▶ WHAT THE TASK ASKS
Decide whether each of the statements 1., 2., and 3. below agrees with the text on mixed-design ANOVA, answering yes or no and quoting the text's deciding words. 1. In a regular one-way ANOVA, the total sum of squares has two parts. 2. In a mixed design, the sum of squares is broken down into four components. 3. The between-subject and within-subject factors share a single mean square term.

▶ EXERCISE TEXT
------------------------------------------------------------------------

More specifically, the total sum of squares in a regular one-way ANOVA would consist of two parts: variance due to treatment or condition (SS_{between-subjects}) and variance due to error (SS_{within-subjects}). Normally the SS_{within-subjects} is a measurement of variance. In a mixed-design, you are taking repeated measures from the same participants and therefore the sum of squares can be broken down even further into three components: SS_{within-subjects} (variance due to being in different repeated measure conditions), SS_{error} (other variance), and SS_{BT*WT} (variance of interaction of between-subjects by within-subjects conditions).

Each effect has its own F value. Both the between-subject and within-subject factors have their own mean square (MS) terms which are used to calculate separate F values.

------------------------------------------------------------------------

Stored items:
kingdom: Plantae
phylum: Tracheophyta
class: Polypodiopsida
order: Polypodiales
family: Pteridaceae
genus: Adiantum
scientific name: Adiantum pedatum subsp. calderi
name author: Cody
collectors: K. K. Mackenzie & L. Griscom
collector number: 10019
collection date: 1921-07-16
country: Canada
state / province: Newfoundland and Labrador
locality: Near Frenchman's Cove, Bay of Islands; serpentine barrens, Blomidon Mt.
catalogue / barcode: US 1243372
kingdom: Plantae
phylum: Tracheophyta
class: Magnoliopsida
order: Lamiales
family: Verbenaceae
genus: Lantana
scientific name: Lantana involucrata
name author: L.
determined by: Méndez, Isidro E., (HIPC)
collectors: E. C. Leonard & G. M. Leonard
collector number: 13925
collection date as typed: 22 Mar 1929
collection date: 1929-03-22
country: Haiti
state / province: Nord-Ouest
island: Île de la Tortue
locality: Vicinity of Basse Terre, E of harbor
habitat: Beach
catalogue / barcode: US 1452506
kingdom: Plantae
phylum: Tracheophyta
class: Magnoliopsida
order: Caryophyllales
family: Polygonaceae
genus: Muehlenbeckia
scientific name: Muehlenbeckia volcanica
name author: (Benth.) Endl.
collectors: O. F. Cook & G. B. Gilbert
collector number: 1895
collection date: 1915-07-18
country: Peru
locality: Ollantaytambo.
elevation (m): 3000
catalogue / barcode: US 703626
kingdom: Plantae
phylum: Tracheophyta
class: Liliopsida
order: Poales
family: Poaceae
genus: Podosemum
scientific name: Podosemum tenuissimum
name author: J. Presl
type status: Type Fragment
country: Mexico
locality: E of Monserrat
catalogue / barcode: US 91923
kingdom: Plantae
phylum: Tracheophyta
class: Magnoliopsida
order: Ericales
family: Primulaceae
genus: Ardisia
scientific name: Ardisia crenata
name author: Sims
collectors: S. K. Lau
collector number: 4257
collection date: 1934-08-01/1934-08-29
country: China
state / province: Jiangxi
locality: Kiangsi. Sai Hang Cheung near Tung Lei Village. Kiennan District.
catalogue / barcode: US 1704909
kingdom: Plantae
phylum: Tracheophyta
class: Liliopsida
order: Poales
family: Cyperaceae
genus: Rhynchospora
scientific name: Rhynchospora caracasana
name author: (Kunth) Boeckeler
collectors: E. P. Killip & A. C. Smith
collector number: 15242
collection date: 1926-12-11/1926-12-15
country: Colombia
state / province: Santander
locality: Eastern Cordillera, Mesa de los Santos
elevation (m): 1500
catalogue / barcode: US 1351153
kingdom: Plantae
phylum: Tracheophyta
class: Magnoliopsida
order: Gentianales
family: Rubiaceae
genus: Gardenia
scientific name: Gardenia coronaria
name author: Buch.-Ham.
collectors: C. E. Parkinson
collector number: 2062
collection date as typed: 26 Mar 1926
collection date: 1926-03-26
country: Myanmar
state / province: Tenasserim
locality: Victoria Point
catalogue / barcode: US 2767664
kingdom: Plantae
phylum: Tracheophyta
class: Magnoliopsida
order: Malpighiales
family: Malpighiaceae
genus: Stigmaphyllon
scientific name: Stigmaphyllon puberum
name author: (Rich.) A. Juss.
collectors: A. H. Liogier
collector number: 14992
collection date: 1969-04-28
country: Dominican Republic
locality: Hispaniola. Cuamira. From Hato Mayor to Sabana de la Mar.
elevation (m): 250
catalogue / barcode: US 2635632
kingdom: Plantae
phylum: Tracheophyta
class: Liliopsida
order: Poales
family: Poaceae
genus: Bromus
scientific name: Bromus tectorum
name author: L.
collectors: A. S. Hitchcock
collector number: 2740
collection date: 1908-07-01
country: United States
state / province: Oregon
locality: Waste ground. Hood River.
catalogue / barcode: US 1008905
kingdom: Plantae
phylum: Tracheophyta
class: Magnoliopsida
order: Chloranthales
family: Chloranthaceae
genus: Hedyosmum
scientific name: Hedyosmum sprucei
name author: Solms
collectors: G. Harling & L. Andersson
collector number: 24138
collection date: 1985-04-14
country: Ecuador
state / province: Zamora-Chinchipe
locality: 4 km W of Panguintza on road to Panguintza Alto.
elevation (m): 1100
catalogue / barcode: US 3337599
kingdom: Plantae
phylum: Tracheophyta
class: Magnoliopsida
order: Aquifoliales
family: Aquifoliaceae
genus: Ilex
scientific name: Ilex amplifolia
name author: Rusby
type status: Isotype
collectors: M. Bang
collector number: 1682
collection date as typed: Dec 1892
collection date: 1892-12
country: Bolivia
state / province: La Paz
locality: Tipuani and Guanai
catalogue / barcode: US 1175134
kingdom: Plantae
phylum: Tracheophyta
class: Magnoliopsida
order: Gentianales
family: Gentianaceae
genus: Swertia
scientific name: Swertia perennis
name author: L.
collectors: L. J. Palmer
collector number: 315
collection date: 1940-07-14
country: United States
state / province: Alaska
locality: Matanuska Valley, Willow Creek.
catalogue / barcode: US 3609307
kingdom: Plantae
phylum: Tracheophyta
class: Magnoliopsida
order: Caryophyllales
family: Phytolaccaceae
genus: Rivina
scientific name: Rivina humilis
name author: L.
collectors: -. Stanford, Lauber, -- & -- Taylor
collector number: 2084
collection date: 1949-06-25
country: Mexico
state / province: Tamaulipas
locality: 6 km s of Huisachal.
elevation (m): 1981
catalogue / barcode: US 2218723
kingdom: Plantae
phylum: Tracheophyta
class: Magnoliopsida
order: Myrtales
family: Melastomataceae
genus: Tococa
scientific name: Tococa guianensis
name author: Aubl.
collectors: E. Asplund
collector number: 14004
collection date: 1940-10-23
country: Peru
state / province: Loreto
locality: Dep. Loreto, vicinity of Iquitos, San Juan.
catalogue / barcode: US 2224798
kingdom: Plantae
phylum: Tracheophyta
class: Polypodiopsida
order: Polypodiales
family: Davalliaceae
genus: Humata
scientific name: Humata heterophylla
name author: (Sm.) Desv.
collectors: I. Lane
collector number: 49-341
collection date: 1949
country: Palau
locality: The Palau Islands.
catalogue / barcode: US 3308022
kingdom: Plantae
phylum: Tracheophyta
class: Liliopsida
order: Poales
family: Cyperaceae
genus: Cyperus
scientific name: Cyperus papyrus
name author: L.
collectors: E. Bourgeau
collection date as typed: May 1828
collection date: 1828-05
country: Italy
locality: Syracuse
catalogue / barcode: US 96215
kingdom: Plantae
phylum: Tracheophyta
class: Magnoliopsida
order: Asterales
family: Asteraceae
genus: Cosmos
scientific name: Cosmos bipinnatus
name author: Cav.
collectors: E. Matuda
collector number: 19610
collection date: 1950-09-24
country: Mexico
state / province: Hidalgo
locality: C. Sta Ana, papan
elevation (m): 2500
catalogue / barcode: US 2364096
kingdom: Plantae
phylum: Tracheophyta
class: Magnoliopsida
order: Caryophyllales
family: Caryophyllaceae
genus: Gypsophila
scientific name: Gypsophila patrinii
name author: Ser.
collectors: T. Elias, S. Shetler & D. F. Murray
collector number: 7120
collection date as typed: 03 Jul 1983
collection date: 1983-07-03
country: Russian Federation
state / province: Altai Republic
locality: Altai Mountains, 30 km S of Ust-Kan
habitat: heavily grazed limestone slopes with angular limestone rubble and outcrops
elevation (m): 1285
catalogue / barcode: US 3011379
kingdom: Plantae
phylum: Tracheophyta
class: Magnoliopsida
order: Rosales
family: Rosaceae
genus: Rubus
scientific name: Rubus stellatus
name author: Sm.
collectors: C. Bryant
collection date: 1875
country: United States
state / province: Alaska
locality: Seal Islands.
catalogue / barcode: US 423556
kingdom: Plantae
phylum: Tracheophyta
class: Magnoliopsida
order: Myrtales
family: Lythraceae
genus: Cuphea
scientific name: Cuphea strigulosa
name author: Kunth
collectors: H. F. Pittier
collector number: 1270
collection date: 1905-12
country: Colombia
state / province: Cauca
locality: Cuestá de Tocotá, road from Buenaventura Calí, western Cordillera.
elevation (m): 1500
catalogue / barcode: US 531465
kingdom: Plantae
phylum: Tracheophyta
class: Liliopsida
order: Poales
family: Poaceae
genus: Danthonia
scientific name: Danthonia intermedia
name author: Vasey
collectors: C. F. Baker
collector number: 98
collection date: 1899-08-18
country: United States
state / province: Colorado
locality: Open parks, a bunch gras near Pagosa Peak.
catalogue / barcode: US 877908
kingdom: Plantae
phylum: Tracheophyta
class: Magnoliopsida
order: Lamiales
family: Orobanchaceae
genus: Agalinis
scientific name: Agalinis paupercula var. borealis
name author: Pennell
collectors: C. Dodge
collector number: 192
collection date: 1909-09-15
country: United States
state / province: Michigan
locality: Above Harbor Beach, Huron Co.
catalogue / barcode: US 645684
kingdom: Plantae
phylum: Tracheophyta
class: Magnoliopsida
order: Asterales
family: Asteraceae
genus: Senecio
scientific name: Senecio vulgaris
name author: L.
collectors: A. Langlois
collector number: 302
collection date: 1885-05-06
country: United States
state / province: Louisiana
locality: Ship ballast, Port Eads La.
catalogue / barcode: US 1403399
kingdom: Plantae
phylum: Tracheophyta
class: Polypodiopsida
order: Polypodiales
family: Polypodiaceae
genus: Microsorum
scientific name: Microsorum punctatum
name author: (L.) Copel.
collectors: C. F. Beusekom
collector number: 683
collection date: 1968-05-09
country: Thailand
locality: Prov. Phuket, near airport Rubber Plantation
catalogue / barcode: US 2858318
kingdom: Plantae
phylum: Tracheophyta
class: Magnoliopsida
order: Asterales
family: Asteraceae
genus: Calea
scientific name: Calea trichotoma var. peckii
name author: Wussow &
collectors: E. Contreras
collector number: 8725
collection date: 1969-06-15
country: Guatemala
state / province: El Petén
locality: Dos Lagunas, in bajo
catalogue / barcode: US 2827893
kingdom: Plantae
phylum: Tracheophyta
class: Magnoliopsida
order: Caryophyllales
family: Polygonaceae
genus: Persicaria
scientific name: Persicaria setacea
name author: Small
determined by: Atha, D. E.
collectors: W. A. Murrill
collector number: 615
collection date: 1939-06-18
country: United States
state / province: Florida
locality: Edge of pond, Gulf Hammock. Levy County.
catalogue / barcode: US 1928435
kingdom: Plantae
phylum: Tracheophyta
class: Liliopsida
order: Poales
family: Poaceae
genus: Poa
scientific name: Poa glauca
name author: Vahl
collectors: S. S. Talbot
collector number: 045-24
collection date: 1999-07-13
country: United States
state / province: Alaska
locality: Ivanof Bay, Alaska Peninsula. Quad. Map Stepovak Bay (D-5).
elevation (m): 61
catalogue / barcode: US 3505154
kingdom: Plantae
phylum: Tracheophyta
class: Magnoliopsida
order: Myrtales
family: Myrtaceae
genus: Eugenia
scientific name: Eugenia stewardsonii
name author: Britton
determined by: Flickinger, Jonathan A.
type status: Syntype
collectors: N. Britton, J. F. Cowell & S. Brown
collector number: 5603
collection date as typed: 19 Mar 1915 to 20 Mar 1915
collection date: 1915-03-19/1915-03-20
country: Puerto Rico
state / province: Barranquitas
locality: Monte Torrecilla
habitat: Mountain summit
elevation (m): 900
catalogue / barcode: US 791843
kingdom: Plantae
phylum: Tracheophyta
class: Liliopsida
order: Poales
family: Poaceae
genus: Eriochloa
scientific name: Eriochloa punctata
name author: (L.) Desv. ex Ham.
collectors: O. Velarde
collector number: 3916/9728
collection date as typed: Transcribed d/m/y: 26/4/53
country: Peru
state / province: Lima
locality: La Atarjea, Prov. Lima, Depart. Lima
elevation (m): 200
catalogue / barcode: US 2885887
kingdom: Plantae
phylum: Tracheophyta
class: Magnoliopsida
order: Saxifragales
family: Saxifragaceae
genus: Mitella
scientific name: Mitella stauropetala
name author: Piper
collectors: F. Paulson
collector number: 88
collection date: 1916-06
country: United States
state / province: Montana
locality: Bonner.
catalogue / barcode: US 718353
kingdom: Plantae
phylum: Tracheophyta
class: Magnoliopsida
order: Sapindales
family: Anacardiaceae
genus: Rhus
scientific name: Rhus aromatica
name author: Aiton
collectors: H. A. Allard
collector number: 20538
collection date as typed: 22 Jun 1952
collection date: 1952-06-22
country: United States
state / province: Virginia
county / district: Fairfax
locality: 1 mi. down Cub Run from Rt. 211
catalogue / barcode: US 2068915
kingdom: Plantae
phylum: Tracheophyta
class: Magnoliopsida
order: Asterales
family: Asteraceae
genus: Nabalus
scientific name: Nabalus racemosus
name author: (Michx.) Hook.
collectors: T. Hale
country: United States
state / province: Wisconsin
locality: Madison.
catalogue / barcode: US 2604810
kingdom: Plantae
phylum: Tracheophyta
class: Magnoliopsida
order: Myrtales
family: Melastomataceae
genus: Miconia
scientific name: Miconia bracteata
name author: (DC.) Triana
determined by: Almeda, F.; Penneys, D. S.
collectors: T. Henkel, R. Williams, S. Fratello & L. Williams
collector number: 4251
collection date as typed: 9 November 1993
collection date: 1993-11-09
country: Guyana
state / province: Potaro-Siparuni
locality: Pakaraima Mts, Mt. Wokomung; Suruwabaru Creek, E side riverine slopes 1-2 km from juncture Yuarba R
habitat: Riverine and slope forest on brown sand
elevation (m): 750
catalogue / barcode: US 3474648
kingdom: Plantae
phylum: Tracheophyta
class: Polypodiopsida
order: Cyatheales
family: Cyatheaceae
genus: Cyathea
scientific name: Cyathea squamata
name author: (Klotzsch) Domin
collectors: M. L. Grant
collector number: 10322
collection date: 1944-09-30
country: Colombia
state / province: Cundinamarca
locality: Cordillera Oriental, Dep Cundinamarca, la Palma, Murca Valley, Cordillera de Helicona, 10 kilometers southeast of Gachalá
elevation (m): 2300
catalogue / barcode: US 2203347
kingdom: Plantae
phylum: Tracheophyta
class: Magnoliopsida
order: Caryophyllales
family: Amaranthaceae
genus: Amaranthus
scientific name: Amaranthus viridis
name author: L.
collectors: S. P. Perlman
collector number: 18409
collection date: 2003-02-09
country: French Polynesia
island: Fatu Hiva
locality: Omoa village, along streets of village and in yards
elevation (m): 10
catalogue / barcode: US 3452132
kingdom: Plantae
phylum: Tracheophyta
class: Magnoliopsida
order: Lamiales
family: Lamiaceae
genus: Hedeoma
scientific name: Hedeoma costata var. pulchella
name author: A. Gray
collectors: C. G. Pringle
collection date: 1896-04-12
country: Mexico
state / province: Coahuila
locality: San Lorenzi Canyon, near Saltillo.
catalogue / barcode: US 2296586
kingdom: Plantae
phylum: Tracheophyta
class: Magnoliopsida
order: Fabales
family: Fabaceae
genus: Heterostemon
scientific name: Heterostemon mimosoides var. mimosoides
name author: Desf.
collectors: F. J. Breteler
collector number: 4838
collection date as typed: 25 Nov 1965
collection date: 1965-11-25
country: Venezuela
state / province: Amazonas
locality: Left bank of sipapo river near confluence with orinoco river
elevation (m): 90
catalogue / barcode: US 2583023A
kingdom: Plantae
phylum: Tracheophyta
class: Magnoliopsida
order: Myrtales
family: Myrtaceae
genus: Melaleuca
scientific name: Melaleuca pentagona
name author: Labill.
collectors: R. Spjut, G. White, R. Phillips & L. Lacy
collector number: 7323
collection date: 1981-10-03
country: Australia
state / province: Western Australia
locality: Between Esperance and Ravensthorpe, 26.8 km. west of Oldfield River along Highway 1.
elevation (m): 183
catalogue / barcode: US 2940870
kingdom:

------------------------------------------------------------------------

▶ EXERCISE ANSWER
1. Yes: "the total sum of squares in a regular one-way ANOVA would consist of two parts"
2. No: "the sum of squares can be broken down even further into three components"
3. No: "Both the between-subject and within-subject factors have their own mean square (MS) terms"